** START OF Stored records **

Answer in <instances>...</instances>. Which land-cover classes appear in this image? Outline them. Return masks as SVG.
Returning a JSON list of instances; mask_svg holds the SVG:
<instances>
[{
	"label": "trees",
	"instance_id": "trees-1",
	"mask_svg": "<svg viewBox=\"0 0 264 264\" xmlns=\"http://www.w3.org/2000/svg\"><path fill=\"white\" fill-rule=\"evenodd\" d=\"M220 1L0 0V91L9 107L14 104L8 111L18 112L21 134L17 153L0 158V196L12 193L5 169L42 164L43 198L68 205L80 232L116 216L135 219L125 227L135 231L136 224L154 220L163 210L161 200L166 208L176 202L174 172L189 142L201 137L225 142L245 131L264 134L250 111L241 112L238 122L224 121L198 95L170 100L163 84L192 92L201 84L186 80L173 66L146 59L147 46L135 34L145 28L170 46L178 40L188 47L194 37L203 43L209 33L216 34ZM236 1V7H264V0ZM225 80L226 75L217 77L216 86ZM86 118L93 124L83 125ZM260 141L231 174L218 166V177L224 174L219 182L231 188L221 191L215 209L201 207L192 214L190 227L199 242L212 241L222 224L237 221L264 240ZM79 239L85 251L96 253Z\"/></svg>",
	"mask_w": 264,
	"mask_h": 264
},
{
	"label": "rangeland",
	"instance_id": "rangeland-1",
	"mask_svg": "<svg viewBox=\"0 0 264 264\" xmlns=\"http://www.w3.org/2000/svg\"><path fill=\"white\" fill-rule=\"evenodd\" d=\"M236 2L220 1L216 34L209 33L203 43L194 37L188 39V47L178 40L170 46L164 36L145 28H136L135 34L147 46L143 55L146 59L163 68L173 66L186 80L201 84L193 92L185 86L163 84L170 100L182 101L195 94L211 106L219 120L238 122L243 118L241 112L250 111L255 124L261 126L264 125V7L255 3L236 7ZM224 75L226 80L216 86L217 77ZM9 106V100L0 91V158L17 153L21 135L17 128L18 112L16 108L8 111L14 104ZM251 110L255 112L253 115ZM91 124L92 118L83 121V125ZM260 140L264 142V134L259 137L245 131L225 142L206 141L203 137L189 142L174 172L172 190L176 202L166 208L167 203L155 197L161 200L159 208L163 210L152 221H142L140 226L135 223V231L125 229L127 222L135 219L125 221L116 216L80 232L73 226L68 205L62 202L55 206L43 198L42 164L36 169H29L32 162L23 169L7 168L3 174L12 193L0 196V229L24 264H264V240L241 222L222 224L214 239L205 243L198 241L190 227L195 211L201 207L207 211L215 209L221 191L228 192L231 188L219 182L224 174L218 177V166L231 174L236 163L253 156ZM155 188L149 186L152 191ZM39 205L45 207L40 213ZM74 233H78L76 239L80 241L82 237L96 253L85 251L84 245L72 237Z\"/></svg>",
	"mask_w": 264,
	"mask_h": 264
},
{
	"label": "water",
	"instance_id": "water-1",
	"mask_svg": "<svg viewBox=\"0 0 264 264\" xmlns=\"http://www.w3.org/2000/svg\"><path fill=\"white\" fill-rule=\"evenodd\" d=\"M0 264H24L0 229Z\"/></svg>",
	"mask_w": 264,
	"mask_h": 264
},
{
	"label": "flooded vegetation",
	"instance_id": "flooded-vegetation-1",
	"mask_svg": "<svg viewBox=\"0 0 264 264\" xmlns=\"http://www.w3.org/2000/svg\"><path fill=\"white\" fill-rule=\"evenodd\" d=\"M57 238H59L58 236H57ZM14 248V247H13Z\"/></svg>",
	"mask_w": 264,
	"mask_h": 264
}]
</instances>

** END OF Stored records **

__Given exercise__
Transcribe the material above word for word.

__Solution__
Answer in <instances>...</instances>. Which land-cover classes appear in this image? Outline them. Return masks as SVG.
Returning a JSON list of instances; mask_svg holds the SVG:
<instances>
[{
	"label": "trees",
	"instance_id": "trees-1",
	"mask_svg": "<svg viewBox=\"0 0 264 264\" xmlns=\"http://www.w3.org/2000/svg\"><path fill=\"white\" fill-rule=\"evenodd\" d=\"M220 1L0 0V91L9 107L14 104L8 111L18 112L21 134L17 153L0 158V196L12 193L5 169L42 164L43 198L68 205L80 232L116 216L135 219L125 227L135 231L136 224L154 220L163 210L161 200L166 208L176 202L174 172L189 142L201 137L225 142L245 131L264 134L250 111L241 112L238 122L224 121L198 95L170 100L163 84L192 92L201 84L186 80L173 66L146 59L147 46L135 34L145 28L170 46L178 40L188 47L194 37L203 43L209 33L216 34ZM236 1V7H264V0ZM225 80L226 75L217 77L216 86ZM86 118L93 124L83 125ZM260 141L231 174L218 166V177L224 174L219 182L231 188L221 191L215 209L201 207L192 214L190 227L199 242L212 241L222 224L237 221L264 240ZM79 239L85 251L96 253Z\"/></svg>",
	"mask_w": 264,
	"mask_h": 264
},
{
	"label": "rangeland",
	"instance_id": "rangeland-1",
	"mask_svg": "<svg viewBox=\"0 0 264 264\" xmlns=\"http://www.w3.org/2000/svg\"><path fill=\"white\" fill-rule=\"evenodd\" d=\"M236 2L220 1L216 34L209 33L203 43L194 37L188 39V47L178 40L170 46L164 36L145 28H136L135 34L147 46L143 55L146 59L163 68L173 66L186 80L201 84L193 92L185 86L163 84L170 100L182 101L195 94L211 106L219 120L238 122L243 118L241 112L250 111L255 124L261 126L264 125V7L255 3L236 7ZM224 75L226 80L216 86L217 77ZM9 106V100L0 91V158L17 153L21 135L17 128L18 112L16 108L8 111L14 104ZM251 110L255 112L253 115ZM91 124L92 118L83 121V125ZM260 140L264 142V134L259 137L245 131L225 142L206 141L203 137L189 142L174 172L172 190L176 202L166 208L167 203L155 197L161 200L159 208L163 210L152 221H142L140 226L135 223V231L125 229L127 222L135 219L125 221L116 216L80 232L73 226L68 205L62 202L55 206L43 198L42 164L36 169H29L32 162L23 169L7 168L3 174L12 193L0 196V229L24 264H264V240L241 222L222 224L214 239L205 243L198 241L190 227L195 211L201 207L207 211L215 209L221 191L228 192L231 188L219 182L224 174L218 177V166L231 174L236 163L253 156ZM155 188L149 186L152 191ZM39 205L45 207L40 213ZM74 233H78L76 239L80 241L82 237L96 253L85 251L84 245L72 237Z\"/></svg>",
	"mask_w": 264,
	"mask_h": 264
},
{
	"label": "water",
	"instance_id": "water-1",
	"mask_svg": "<svg viewBox=\"0 0 264 264\" xmlns=\"http://www.w3.org/2000/svg\"><path fill=\"white\" fill-rule=\"evenodd\" d=\"M0 264H24L0 229Z\"/></svg>",
	"mask_w": 264,
	"mask_h": 264
},
{
	"label": "flooded vegetation",
	"instance_id": "flooded-vegetation-1",
	"mask_svg": "<svg viewBox=\"0 0 264 264\" xmlns=\"http://www.w3.org/2000/svg\"><path fill=\"white\" fill-rule=\"evenodd\" d=\"M57 238H59L58 236H57ZM14 248V247H13Z\"/></svg>",
	"mask_w": 264,
	"mask_h": 264
}]
</instances>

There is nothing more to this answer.